Requirement — Exact copies of all the lines below are wanted, without a single picture.

(Beginning of Material supplied)

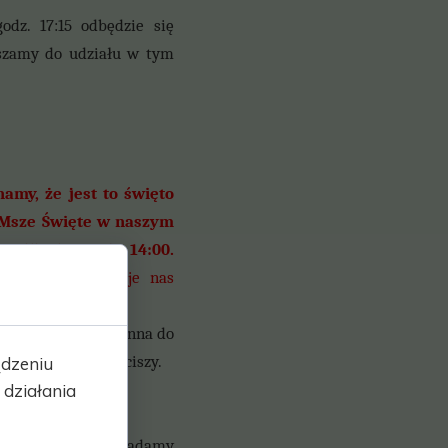
dz. 17:15 odbędzie się
aszamy do udziału w tym
amy, że jest to święto
. Msze Święte w naszym
filiach o godz. 14:00.
ień nie obowiązuje nas
ie fatimskim Nowenna do
iętszego Sakr. w ciszy.
ądzeniu
działania
szą życzliwość- składamy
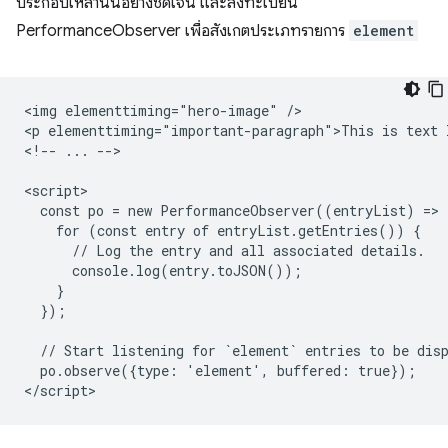
ประกอบเหล่านั้นอย่างชัดเจน และลงทะเบียน
PerformanceObserver เพื่อสังเกตประเภทรายการ
element
<img elementtiming="hero-image" />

(End of Material supplied)

Solution for this exercise —
dz. 17:15 odbędzie się
aszamy do udziału w tym
amy, że jest to święto
. Msze Święte w naszym
filiach o godz. 14:00.
ień nie obowiązuje nas
ie fatimskim Nowenna do
iętszego Sakr. w ciszy.
ądzeniu
działania
szą życzliwość- składamy
ประกอบเหล่านั้นอย่างชัดเจน และลงทะเบียน
PerformanceObserver เพื่อสังเกตประเภทรายการ
element
<img elementtiming="hero-image" />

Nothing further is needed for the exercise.